Sexual abuse

How some Nepali girls end up as prostitutes

Many women who end up as sex workers in a foreign country have actually left their homes voluntarily, without knowing what would expect them. Shame, stigma, the lack of documents, violence and a shattered self-confidence often keep them trapped in ­slavery-like conditions. This is the depressing fate of many Nepali women and girls. Civil-society organisations have begun to fight back.
Only few are free to go home: women in Kolkata’s red-light district in December 2020. picture-alliance/NurPhoto/Debajyoti Chakraborty Only few are free to go home: women in Kolkata’s red-light district in December 2020.

Nepal is a patriarchal society. Women and girls are considered to be less valuable than men and boys. Many families see daughters as a burden and want to marry them off young. Families who live below the poverty line struggle to make ends meet. Especially in poor rural communities, many people go to bed hungry, at least occasionally. They normally do not hesitate to send their young boys and girls away to work in cities and sometimes even abroad.

Nepal has a history of the Kamalari system. It means that girls from disadvantaged communities are sent to work as domestic servants in more prosperous households of high-caste landowners, business people or civil servants. The Kamalari system has been abolished by law, but it is still in practice to some extent. Traditions are difficult to uproot in low-income countries. The girls are usually aged around eight, but maybe as young as five when they leave their homes.

Obviously, job offers for teenage girls look lucrative to many families, and so do some marriage proposals. Criminal networks exploit vulnerable families. The promise of regular meals, good clothes and a tin roof over the head makes parents send their child away with a complete stranger.

Unknowingly, many parents sell their daughters into sex slavery. Indeed, thousands of women and girls have become prostitutes this way. Very many are being exploited in brothels or private households in India, the Middle East, Southeast Asia and even Africa. Recent reports show that China too seems to be becoming a routine destination for human trafficking from Nepal.

Nepal’s giant neighbouring country, of course, is where women and girls from Nepal are traditionally sent to. Their light skin colour is considered to be very attractive in India. Moreover, there is an irrational belief of sex with Nepali virgins curing various diseases, including HIV/AIDS. As crossing the open border is easy, India has also become a transit country.

A 2018 study conducted by the Indian border guard Sashastra Seema Bal (SSB) stated that 108 girls and children were rescued at the Indo-Nepal border in 2013. By 2017, the number had increased almost six times to 607.

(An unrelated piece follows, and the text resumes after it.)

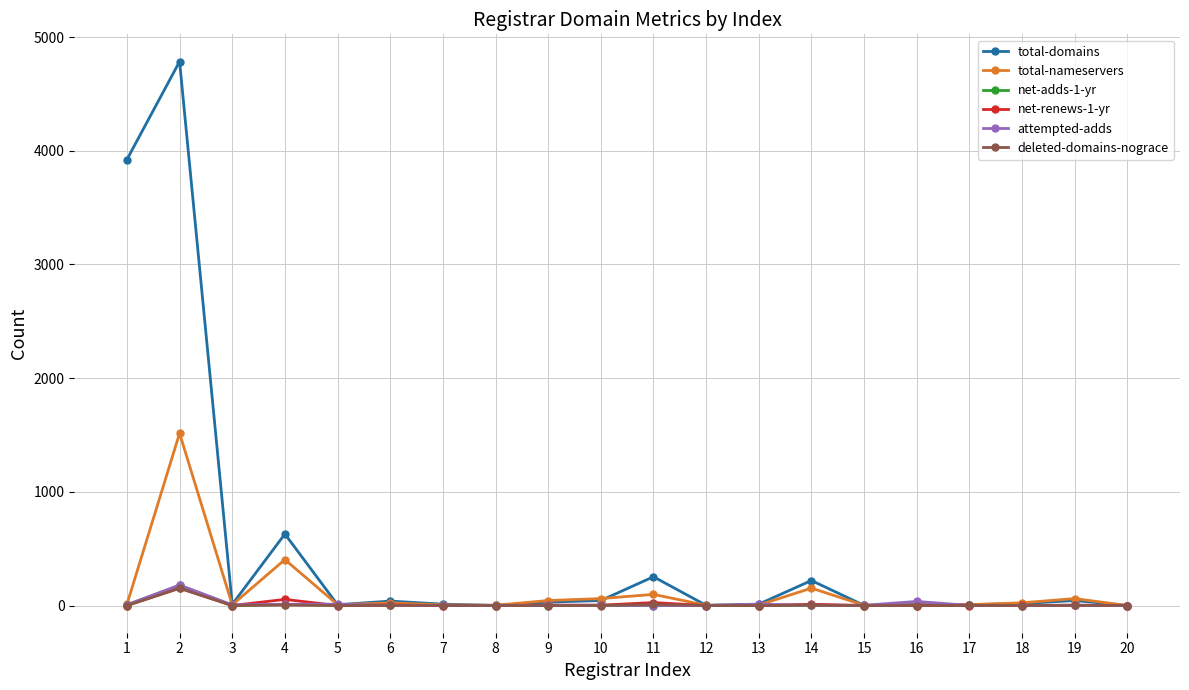

Which series has the largest range (max minus min)?

total-domains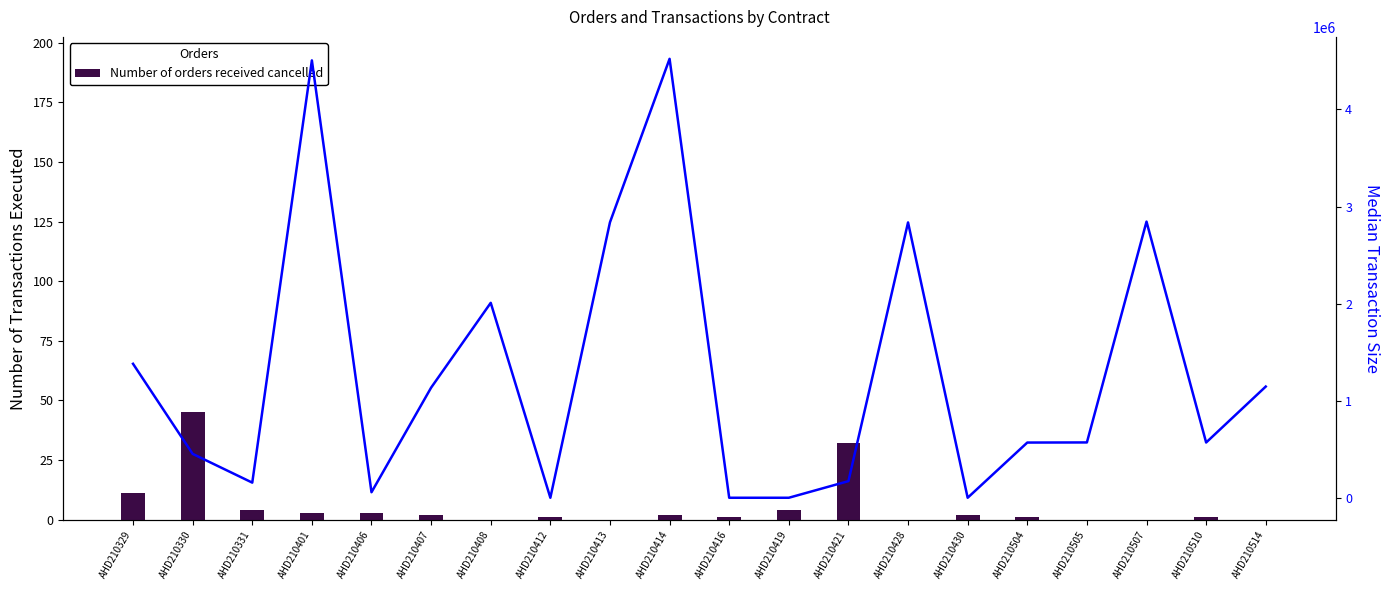

Between AHD210428 and AHD210430, which series saw the biggest shift?

Median transaction size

Nepal’s National Human Rights Commission reported in 2019 that “around 35,000 persons in Nepal have been trafficked, whereas around 1.5 million are at risk”. The Commission clarified that both internal and cross-border trafficking were prevalent and that about 15,000 women and 5,000 children had become victims. The true numbers are probably higher as official statistics cannot keep track of undocumented cases.

The background of this terrible trend is extreme poverty, unemployment and poor implementation of Nepal’s anti-­trafficking laws. The government of Nepal has indeed imposed restrictions for traveling abroad, given that emigration has become quite common (see box). It has limited the scope for leaving with the intention to become a household helper. The idea is to protect people from possible exploitation.

One consequence, however, is that more women and girls are now leaving the country without proper documents, which makes them even more vulnerable. After all, illegal aliens know they cannot turn to state agencies for help. It is easy to manipulate and control them, so traffickers tend to take passports and other ID documents away if one of their victims happens to possess one.

Once sold to a brothel, victims are trapped. It is very hard for them to move out – and even harder to return home. Shame and stigma matter very much. Moreover, sexual abuse and other forms of physical violence amount to deeply traumatising torture. Victims’ self-confidence tends to be shattered. Many neither believe they can live a normal life anymore – nor that they are entitled to one.

International pattern

There is an international pattern of women from poorer countries being brutally exploited as sex workers in prosperous nations. In the EU, for example, many women workers from the former Soviet Union or Africa are trapped in red-light areas. In the USA, many Latin American women are abused this way.

Things are not entirely hopeless however. Some victims have begun to fight back. Chari Maya Tamang is an example. At the age of 16, she was trafficked from Nepal to an Indian brothel where she was taken advantage of for almost two years. After being freed in a government raid, she returned to Nepal – only to find that her community no longer accepted her. However, she was the first who went to the police and named the people who had trafficked her. In 1997, a law court found eight men guilty.

In cooperation with other trafficking victims, Tamang started a civil-society organisation in 2000. It is called Shakti Shamuna and fights for the rights of trafficked persons. In 2013, it won the prestigious Ramon Magsaysay Award. Another important organisation is Maiti Nepal.

In Nepal it has become common for rescued trafficking victims to file cases against the persons who caused their suffering. The example set by Tamang not only inspires people in Nepal. Activists in many countries around the world are aware of what she suffered and what she has achieved nonetheless.


Rukamanee Maharjan is assistant professor of law at Tribhuvan University, Kathmandu.